[GIVEN DATA Boundary: Start]

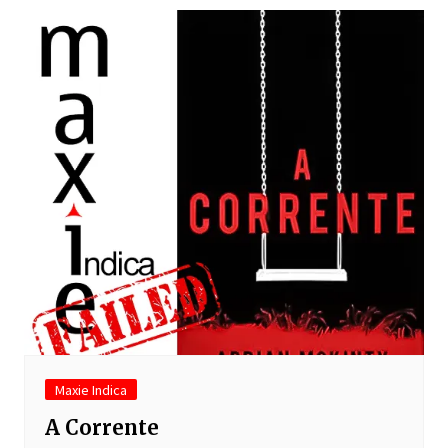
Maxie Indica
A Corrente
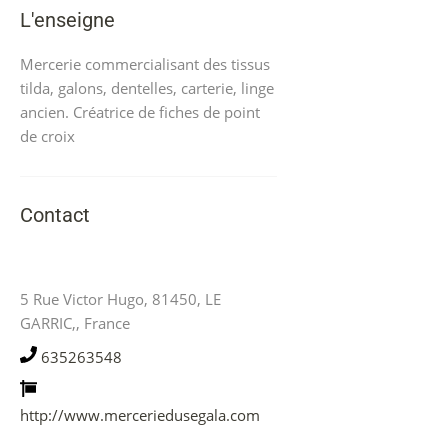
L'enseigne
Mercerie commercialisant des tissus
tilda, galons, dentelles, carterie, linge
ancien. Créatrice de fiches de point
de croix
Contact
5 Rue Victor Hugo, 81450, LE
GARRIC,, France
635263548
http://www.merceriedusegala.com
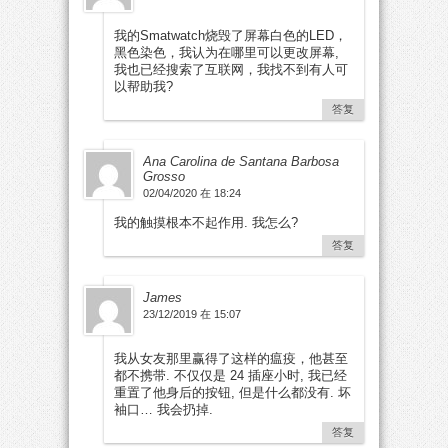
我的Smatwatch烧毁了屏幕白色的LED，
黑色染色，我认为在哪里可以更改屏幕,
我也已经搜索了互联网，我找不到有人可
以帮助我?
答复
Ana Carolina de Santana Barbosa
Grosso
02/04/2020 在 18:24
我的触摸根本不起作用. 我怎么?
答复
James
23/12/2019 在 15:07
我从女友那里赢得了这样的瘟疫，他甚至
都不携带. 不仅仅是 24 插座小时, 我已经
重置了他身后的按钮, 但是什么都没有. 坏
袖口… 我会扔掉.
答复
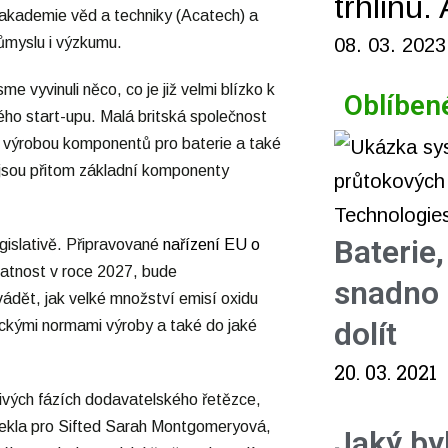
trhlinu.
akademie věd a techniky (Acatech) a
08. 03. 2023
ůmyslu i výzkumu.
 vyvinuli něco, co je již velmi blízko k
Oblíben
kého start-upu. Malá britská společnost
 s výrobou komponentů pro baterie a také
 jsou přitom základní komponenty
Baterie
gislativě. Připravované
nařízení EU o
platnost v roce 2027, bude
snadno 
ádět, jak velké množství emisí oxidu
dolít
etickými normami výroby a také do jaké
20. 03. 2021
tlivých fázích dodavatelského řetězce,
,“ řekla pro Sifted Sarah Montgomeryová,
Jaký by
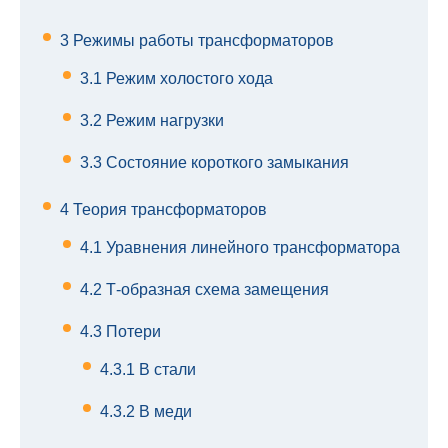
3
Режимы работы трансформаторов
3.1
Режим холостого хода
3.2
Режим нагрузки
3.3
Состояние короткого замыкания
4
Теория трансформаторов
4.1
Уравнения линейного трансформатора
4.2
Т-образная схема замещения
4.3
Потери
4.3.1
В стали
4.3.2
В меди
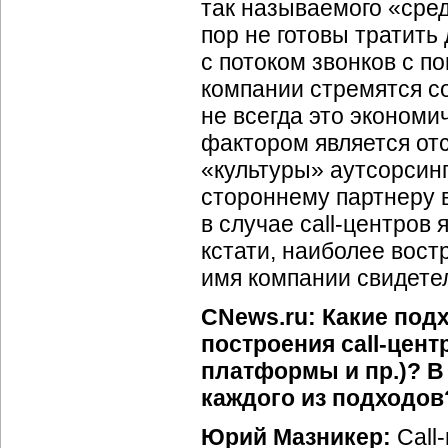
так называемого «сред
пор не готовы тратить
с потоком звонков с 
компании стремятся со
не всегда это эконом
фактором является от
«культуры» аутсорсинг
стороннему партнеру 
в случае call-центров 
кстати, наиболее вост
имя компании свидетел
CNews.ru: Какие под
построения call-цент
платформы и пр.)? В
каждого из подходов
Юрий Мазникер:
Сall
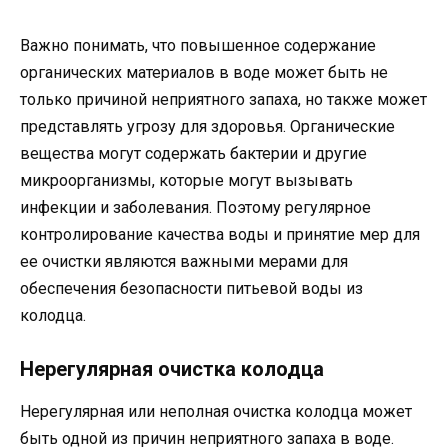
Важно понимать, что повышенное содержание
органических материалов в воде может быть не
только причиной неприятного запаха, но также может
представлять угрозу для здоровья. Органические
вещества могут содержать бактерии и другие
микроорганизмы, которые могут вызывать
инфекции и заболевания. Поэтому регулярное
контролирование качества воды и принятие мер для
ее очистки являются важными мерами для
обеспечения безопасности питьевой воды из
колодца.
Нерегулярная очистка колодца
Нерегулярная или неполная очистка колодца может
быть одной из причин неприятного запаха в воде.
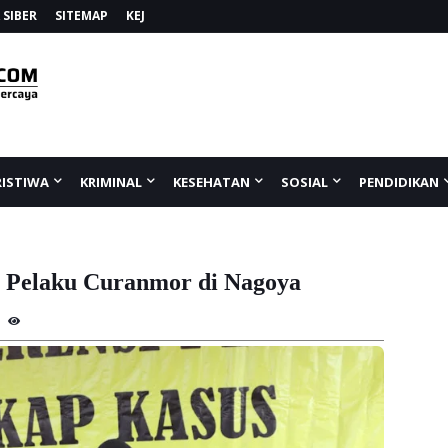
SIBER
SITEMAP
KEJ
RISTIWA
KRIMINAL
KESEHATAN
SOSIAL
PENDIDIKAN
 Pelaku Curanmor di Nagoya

[GIVEN DATA Boundary: End]
[GIVEN DATA Boundary: Start]

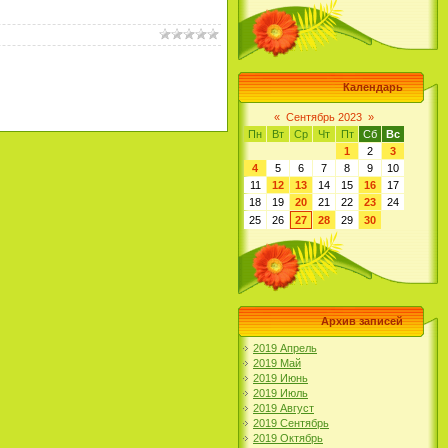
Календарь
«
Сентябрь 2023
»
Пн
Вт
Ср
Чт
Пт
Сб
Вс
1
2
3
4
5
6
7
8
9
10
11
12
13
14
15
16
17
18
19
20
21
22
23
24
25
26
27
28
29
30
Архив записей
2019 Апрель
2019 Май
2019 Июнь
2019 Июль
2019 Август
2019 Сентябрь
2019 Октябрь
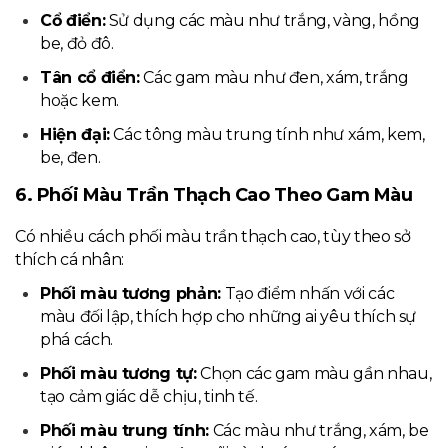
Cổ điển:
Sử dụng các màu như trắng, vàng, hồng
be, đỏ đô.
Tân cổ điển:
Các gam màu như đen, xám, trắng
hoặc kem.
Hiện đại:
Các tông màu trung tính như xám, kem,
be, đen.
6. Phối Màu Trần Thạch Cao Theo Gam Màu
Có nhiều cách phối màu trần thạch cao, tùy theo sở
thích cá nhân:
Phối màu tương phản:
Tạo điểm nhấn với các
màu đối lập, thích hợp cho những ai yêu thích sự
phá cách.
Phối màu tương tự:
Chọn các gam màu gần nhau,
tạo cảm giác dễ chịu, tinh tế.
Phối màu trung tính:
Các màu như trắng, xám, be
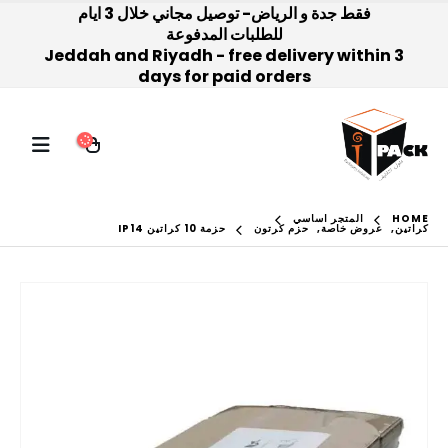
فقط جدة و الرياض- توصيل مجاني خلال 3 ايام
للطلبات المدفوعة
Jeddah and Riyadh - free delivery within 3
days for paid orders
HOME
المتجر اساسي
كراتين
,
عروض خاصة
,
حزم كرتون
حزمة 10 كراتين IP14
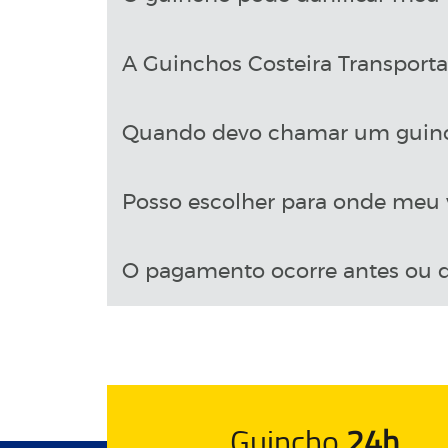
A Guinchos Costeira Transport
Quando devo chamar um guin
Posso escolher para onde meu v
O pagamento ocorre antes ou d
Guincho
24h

[GIVEN DATA Boundary: End]

EXERCISE DIRECTIONS ->
Reproduce exactly the lines of the data above that run from the line with "Maxie Indica" down to the line with "компании стремятся со", both ends included. Pictures do not belong in the copy.

ANSWER FOR THE TASK ->
Maxie Indica
A Corrente
L'enseigne
Mercerie commercialisant des tissus
tilda, galons, dentelles, carterie, linge
ancien. Créatrice de fiches de point
de croix
Contact
5 Rue Victor Hugo, 81450, LE
GARRIC,, France
635263548
http://www.merceriedusegala.com
我的Smatwatch烧毁了屏幕白色的LED，
黑色染色，我认为在哪里可以更改屏幕,
我也已经搜索了互联网，我找不到有人可
以帮助我?
答复
Ana Carolina de Santana Barbosa
Grosso
02/04/2020 在 18:24
我的触摸根本不起作用. 我怎么?
答复
James
23/12/2019 在 15:07
我从女友那里赢得了这样的瘟疫，他甚至
都不携带. 不仅仅是 24 插座小时, 我已经
重置了他身后的按钮, 但是什么都没有. 坏
袖口… 我会扔掉.
答复
trhlinu.
akademie věd a techniky (Acatech) a
08. 03. 2023
ůmyslu i výzkumu.
 vyvinuli něco, co je již velmi blízko k
Oblíben
kého start-upu. Malá britská společnost
 s výrobou komponentů pro baterie a také
 jsou přitom základní komponenty
Baterie
gislativě. Připravované
nařízení EU o
platnost v roce 2027, bude
snadno 
ádět, jak velké množství emisí oxidu
dolít
etickými normami výroby a také do jaké
20. 03. 2021
tlivých fázích dodavatelského řetězce,
,“ řekla pro Sifted Sarah Montgomeryová,
Jaký by
3
Режимы работы трансформаторов
3.1
Режим холостого хода
3.2
Режим нагрузки
3.3
Состояние короткого замыкания
4
Теория трансформаторов
4.1
Уравнения линейного трансформатора
4.2
Т-образная схема замещения
4.3
Потери
4.3.1
В стали
4.3.2
В меди
так называемого «сред
пор не готовы тратить
с потоком звонков с 
компании стремятся со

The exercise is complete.